> **DATA IN THIS EXERCISE**
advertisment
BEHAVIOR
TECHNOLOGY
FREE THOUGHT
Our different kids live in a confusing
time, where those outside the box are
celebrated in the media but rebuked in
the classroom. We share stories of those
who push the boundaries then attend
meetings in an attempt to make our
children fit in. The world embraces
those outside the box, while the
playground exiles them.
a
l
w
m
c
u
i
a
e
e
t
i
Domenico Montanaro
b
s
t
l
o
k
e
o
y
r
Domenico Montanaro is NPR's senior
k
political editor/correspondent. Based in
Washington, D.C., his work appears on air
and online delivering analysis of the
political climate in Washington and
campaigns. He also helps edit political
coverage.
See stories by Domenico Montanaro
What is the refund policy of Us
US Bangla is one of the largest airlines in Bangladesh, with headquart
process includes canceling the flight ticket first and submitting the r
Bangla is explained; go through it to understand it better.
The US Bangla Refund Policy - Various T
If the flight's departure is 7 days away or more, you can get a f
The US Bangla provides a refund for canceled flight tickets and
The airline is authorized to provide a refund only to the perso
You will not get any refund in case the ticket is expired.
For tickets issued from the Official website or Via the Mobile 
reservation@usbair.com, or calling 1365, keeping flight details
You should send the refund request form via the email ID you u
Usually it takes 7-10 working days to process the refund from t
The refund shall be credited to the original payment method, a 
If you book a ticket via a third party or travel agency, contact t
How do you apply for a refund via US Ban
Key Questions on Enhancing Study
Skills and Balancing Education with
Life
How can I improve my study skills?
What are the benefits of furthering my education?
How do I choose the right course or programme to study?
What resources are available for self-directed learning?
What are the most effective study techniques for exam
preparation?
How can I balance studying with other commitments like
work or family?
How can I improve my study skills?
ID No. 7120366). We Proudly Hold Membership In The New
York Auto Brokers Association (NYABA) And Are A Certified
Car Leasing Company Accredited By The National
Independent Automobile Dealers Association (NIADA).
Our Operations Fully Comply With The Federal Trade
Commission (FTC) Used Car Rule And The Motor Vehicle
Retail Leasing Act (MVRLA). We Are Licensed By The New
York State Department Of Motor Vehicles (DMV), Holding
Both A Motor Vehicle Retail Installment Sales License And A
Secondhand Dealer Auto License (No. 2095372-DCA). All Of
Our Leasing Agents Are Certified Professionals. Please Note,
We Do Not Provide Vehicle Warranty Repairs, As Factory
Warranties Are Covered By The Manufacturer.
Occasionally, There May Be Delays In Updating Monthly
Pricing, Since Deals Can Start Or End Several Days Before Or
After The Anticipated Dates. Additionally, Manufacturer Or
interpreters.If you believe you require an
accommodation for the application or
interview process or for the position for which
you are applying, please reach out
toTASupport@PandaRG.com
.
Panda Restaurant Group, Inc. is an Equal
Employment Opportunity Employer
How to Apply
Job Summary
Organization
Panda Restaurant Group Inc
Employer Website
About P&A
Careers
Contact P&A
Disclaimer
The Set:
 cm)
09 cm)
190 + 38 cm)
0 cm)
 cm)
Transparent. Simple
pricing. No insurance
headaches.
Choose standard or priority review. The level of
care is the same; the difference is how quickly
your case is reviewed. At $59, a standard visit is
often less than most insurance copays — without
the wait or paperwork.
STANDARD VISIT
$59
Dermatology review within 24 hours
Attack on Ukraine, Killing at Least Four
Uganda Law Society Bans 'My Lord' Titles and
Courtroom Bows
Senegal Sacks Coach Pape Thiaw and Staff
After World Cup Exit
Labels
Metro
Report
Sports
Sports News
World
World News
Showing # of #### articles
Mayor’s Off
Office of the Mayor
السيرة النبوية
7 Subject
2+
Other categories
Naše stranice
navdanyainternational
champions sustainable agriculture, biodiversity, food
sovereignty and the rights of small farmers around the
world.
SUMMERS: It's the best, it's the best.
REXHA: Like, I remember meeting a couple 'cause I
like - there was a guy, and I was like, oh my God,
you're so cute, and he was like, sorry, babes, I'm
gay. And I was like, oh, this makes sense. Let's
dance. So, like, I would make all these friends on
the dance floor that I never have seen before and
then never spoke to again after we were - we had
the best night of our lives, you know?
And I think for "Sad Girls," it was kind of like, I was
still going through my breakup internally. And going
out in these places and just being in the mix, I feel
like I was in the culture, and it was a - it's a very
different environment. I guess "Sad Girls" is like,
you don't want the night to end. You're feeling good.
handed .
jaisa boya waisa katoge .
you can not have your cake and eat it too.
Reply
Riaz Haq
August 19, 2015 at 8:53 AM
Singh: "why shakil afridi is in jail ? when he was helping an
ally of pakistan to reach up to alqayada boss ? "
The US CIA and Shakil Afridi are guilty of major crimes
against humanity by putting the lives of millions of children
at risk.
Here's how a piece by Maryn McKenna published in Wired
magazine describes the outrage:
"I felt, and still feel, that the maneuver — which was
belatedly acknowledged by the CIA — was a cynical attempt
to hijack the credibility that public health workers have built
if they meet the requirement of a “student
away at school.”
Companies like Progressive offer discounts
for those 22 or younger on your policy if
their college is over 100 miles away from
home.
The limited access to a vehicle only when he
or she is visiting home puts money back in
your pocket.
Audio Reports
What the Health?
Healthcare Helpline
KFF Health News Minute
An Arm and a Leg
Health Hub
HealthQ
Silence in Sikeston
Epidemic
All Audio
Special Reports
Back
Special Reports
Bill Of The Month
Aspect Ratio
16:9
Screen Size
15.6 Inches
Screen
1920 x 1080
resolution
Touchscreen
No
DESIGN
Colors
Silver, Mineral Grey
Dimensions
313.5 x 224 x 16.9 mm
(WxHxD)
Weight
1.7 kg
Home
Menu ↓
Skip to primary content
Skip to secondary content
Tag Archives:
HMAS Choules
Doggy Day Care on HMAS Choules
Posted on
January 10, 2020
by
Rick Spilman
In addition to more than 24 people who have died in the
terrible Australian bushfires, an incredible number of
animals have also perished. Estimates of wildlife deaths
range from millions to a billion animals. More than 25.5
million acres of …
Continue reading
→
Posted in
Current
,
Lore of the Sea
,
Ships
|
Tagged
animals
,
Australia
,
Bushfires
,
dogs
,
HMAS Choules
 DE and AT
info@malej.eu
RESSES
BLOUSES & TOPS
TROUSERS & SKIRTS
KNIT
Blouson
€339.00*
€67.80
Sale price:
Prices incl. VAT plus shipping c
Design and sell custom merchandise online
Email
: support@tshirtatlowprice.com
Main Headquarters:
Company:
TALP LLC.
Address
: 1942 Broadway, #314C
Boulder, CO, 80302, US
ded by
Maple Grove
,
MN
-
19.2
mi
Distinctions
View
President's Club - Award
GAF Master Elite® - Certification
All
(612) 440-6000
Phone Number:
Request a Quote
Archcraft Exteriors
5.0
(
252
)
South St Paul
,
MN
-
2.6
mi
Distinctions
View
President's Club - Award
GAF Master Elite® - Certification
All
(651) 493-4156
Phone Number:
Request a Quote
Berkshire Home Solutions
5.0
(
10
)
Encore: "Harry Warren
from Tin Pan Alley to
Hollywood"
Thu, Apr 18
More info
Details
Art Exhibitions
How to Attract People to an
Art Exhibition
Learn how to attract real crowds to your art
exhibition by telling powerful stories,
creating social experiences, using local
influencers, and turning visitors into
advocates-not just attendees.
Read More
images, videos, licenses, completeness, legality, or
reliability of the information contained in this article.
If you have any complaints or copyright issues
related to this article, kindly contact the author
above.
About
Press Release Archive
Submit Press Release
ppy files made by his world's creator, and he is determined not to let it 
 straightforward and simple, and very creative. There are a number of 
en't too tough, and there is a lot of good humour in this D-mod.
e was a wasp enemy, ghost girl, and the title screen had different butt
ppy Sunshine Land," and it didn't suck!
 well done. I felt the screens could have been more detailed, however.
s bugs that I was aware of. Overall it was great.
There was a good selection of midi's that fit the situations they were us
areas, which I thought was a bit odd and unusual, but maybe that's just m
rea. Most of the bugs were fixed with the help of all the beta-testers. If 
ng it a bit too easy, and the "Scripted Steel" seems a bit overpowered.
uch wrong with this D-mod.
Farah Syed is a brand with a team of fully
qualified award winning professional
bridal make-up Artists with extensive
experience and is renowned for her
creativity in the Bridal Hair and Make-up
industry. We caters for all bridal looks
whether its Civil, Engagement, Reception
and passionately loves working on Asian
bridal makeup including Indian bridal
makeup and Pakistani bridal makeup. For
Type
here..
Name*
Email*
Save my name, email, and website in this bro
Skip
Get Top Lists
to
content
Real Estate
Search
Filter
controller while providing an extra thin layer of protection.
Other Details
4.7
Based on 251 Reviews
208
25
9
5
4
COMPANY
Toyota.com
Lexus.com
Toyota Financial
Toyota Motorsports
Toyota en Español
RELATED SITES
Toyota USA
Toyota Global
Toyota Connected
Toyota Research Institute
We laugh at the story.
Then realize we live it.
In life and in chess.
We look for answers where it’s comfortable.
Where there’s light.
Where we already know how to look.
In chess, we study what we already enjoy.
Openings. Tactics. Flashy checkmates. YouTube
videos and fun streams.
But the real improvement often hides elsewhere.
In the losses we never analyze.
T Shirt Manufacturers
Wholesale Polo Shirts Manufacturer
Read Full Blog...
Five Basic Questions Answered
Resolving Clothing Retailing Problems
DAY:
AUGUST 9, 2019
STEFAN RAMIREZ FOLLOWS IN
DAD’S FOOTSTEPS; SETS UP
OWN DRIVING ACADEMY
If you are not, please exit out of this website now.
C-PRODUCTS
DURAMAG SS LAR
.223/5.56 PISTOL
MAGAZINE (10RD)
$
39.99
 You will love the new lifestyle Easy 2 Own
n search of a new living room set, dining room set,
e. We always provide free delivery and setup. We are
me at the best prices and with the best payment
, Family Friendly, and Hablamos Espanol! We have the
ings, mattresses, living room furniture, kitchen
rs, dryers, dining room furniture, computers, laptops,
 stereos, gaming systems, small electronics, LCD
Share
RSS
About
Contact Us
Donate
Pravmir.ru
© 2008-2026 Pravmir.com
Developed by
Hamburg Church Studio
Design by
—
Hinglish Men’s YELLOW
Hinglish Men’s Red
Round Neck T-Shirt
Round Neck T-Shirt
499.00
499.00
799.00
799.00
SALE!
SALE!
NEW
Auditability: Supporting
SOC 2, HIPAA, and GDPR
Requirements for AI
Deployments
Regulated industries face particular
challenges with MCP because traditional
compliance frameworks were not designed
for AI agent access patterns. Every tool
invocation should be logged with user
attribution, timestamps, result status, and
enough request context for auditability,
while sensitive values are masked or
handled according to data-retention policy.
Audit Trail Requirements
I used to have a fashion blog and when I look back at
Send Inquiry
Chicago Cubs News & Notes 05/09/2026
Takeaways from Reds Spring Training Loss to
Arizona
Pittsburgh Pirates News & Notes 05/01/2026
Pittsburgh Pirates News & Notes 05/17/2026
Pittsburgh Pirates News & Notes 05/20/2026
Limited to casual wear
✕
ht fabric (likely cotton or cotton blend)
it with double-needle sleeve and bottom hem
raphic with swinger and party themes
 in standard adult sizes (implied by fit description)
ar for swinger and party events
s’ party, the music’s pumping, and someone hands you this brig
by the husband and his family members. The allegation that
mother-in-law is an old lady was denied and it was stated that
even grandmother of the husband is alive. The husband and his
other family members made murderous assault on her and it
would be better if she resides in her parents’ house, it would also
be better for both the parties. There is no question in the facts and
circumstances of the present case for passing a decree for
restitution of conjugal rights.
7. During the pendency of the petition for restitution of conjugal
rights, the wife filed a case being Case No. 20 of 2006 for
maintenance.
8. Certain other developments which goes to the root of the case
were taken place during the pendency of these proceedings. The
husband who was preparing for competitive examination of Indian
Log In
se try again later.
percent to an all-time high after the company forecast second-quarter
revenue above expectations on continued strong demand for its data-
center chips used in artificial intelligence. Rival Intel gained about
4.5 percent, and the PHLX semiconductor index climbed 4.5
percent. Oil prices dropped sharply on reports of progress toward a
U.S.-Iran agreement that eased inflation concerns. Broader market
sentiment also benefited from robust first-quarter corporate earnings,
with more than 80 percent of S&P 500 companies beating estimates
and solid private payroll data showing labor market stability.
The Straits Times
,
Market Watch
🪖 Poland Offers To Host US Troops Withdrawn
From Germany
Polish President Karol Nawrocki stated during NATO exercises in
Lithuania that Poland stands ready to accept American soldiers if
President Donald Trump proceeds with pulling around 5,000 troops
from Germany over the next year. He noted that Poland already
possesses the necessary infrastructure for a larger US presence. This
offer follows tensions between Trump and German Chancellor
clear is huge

> **WHAT YOU ARE ASKED TO DO**
Word for word, restate the lines of the listing above starting at the line with "from Tin Pan Alley to" and ending at the line with "whether its Civil, Engagement, Reception", and nothing outside them.

> **ANSWER SPACE**
from Tin Pan Alley to
Hollywood"
Thu, Apr 18
More info
Details
Art Exhibitions
How to Attract People to an
Art Exhibition
Learn how to attract real crowds to your art
exhibition by telling powerful stories,
creating social experiences, using local
influencers, and turning visitors into
advocates-not just attendees.
Read More
images, videos, licenses, completeness, legality, or
reliability of the information contained in this article.
If you have any complaints or copyright issues
related to this article, kindly contact the author
above.
About
Press Release Archive
Submit Press Release
ppy files made by his world's creator, and he is determined not to let it 
 straightforward and simple, and very creative. There are a number of 
en't too tough, and there is a lot of good humour in this D-mod.
e was a wasp enemy, ghost girl, and the title screen had different butt
ppy Sunshine Land," and it didn't suck!
 well done. I felt the screens could have been more detailed, however.
s bugs that I was aware of. Overall it was great.
There was a good selection of midi's that fit the situations they were us
areas, which I thought was a bit odd and unusual, but maybe that's just m
rea. Most of the bugs were fixed with the help of all the beta-testers. If 
ng it a bit too easy, and the "Scripted Steel" seems a bit overpowered.
uch wrong with this D-mod.
Farah Syed is a brand with a team of fully
qualified award winning professional
bridal make-up Artists with extensive
experience and is renowned for her
creativity in the Bridal Hair and Make-up
industry. We caters for all bridal looks
whether its Civil, Engagement, Reception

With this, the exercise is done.